Let \(S(AA)\) be the lower-left corner of \(S(A)\), \(S(DD)\) the lower-right corner of \(S(D)\). Then, we can define \(16\) squares \(S(AA), S(AB), \ldots, S(DD)\) so that when listed in lexicographical order like this, each square is adjacent to those immediately before and after it. Additionally, we may arrange it so that \(S(AA),\ldots, S(AD)\) are the four quadrants of \(S(A)\), and likewise for the other letters. Repeat this every time you add a letter.

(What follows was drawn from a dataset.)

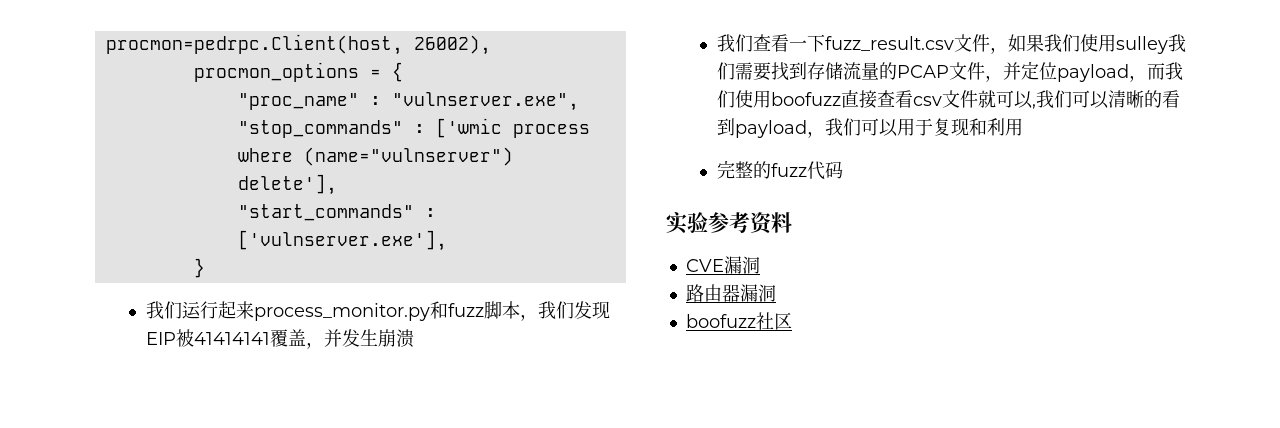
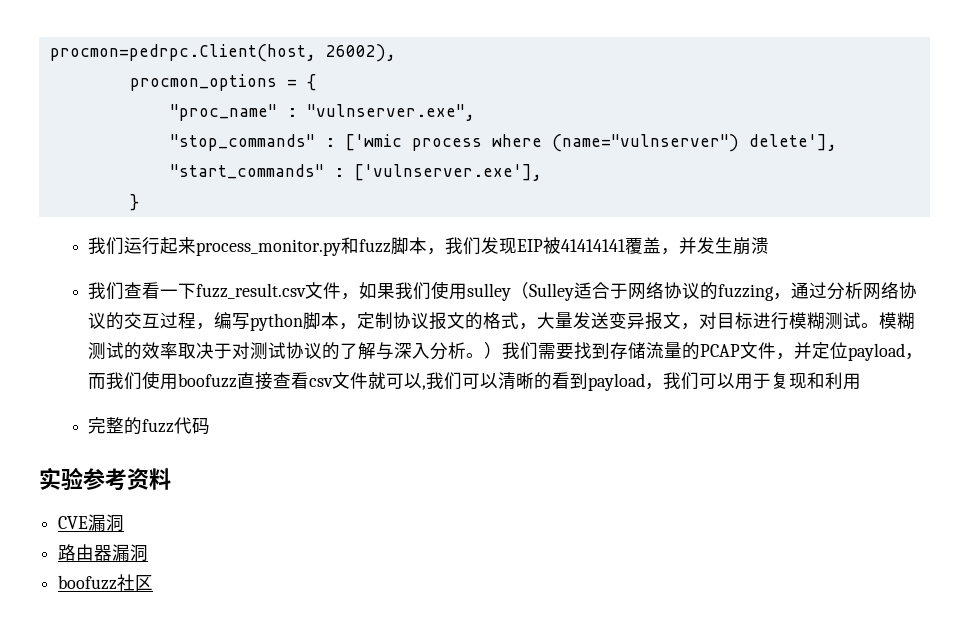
(1168, 45) none -> [511,282,918,301] [88,312,916,331] [88,342,503,360] （Sulley适合于网络协议的fuzzing，通过分析网络协议的交互过程，编写python脚本，定制协议报文的格式，大量发送变异报文，对目标进行模糊测试。模糊测试的效率取决于对测试协议的了解与深入分析。）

Put another way, given a string of \(n\) letters taken from \(\left\lbrace A, B, C, D \right\rbrace\), denoted \(l_1l_2l_3\ldots l_n\) (each \(l_i\in \left\lbrace A, B, C, D \right\rbrace\), we’ve selected one of the \(4^n\) sub-squares of \([0, 1]^2\) and denoted it \(S \left( l_1l_2l_3\ldots l_n \right)\). I’ll call these the squares on the “\(n\)-th layer”. This has the crucial property that \[S \left( l_1l_2\ldots l_n \right) \subseteq S \left( l_1l_2\ldots l _{n-1}\right) \subseteq\cdots \subseteq S \left( l_1l_2 \right) \subseteq S \left( l_1 \right) \subseteq S \left( \varnothing \right),\] and that whenever the \(4^n\) squares “at the same level” are listed in lexicographical order, they trace out a contiguous path of squares.

Now define \(f_n : [0, 1]\to [0, 1]^2\) as follows: list out the \(4^n\) squares in lexicographical order, and let \(f_n \left( \frac{i - 1}{4^n - 1} \right)\) be the centre of the \(i\)-th square for any \(i = 1, \ldots, 4^n\). Extend \(f_n\) to \([0, 1]\) as a piecewise linear function — just connect the dots!

Clearly each \(f_n\) is continuous; we need to show that \(\left\lbrace f_n \right\rbrace\) is uniformly Cauchy. Let \(\epsilon > 0\). When \(n\) is sufficiently large, the squares of the \(n\)-th layer and beyond will have diagonals shorter than \(\epsilon \). Let \(n> m\) both be this large.

Let \(x\in [0, 1]\). Let \(i = 1,\ldots, 4^m\) be such that \(\frac{i-1}{4^m-1}\) minimises the distance to \(x\), hence \(f_m(x)\) lies in the \(i\)-th square of the \(m\)-th sublayer. \(f_n(x)\) lies in the a smaller square from the \(n\)-th sublayer, contained in the very same square from the \(m\)-th sublayer. (This can be proven, but please don’t ask me to. I will cry.) Hence \(d\left( f_n(x), f_m(x) \right) < \epsilon\) whenever \(n, m\) are sufficiently large. Since \(x\) was arbitrary, \(\left\lbrace f_n \right\rbrace\) is uniformly Cauchy and admits a continuous limit \(f: [0, 1]\to [0, 1]^2\).

Finally, we need to verify that \(f\) is surjective. Let \(y\in [0, 1]^2\). There is a sequence of squares, arising from the sequence of letters \(\left\lbrace l_n \right\rbrace\), \[S \left( l_1 \right) \supseteq S \left( l_1l_2 \right) \supseteq S \left( l_1l_2l_3 \right)\supseteq S \left( l_1l_2l_3l_4 \right)\supseteq\cdots\] such that \(\bigcap _{n\in \mathbb{N}} S \left( l_1l_2\ldots l_n \right) = \left\lbrace y \right\rbrace\). Then, there is at least one point \[x\in \bigcap _{n\in \mathbb{N}} f_n ^{-1} \left( S \left( l_1l_2\ldots l_n \right) \right).\] Then \(f_n(x) \in S \left( l_1l_2\ldots l_n \right)\) for every \(n\) by construction, hence \[f(x) = \lim _{n\to\infty} f_n(x) \in \bigcap _{n\in \mathbb{N}} S \left( l_1l_2l_3\ldots l_n \right) = \left\lbrace y \right\rbrace. \] \(\square\)

I promise this proof is more convincing if you create graphics showing how each layer is organised on the interval and on the square.